BY ROY ALBERT ANDRADE, K1LLER, Inc.
REHOVOT, ISREAL - The official world series occurred in 1903 from October 1 - 13 between the Boston Pilgrims, and the Pittsburgh Pirates to determine the Major League Baseball championship. Pittsburgh's right fielder Jimmy Sebring is the first person in World Series history to hit a homerun. Boston raised the ticket price during the World Series, and close to 100,000 baseball tickets were sold. Bleacher seats sold for $0.50, and grandstand seats sold for $1.00. Baseball fans rode in a train for 23-hrs between Boston, and Pittsburgh to watch the World Series.

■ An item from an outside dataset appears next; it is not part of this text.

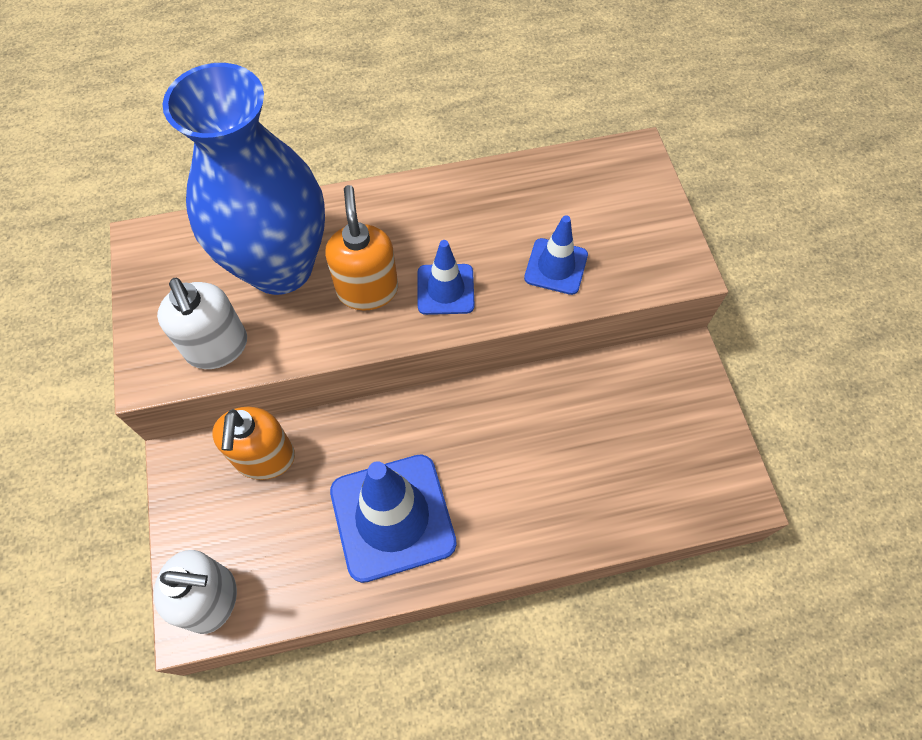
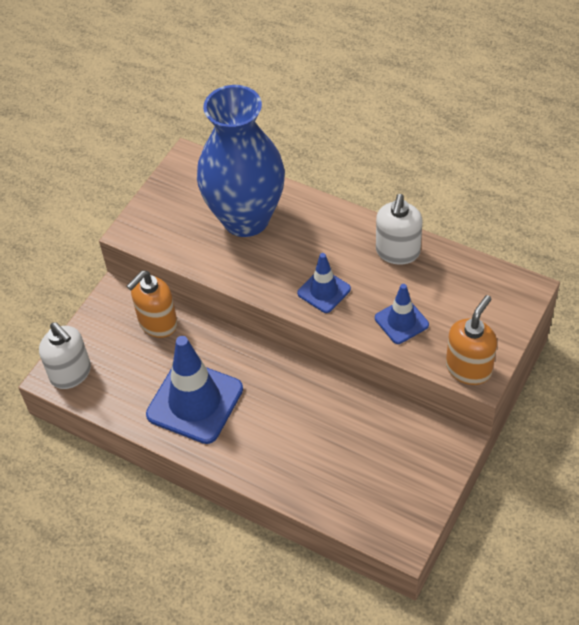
camera: 45 degrees right, 10 degrees down
(217, 347) = (175, 240): white soap dispenser -> white soap dispenser (397, 252)
(367, 290) = (280, 262): orange soap dispenser -> orange soap dispenser (468, 368)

The 113th World Series started on Tuesday between the Houston Astros, and the Los Angeles Dodgers at Dodger Stadium. Game 4 of the World Series will be this Saturday at Minute Maid Park, Houston, Texas, and opened by a seven-year-old baseball fan named Hailey Dawson who was born without three fingers on her right hand. The University of Nevada, Las Vegas' (UNLV) college of engineering faculty, and students worked enthusiastically to design, and manufacture a 3-D printed prosthetic hand, which, will enable her to participate in Game 4 of the World Series. UNLV faculty, and students used Stratasys 3D printing solutions to make it possible for her to grasp, and throw a baseball as she prepares for this Saturday at Minute Maid Park, Houston, Texas.
Hailey was born with Poland Syndrome, named after Alfred Poland, a British surgeon, an unusual birth defect in which the subject is born with missing, and at times, underdeveloped muscles, resulting in the malformation of a hand, shoulder, arm, etc.. Medical professionals told Yong Dawson, Hailey's mother, her daughter would have to wait until she is a teenager to be fitted with a custom prosthetic hand. However, Yong disregarded the opinions of various medical professionals, and contacted the University of Nevada, Las Vegas after months of exhaustive research. Department Chair, Dr. Brendan O’Toole of UNLV’s Mechanical Engineering gladly accepted the prosthetic hand as a department project, and guided engineering students in the production of the hands for baseball games using Stratasys 3D printing solutions. “The project combines mechanics and robotics, and we get the added bonus of helping someone,” O’Toole said.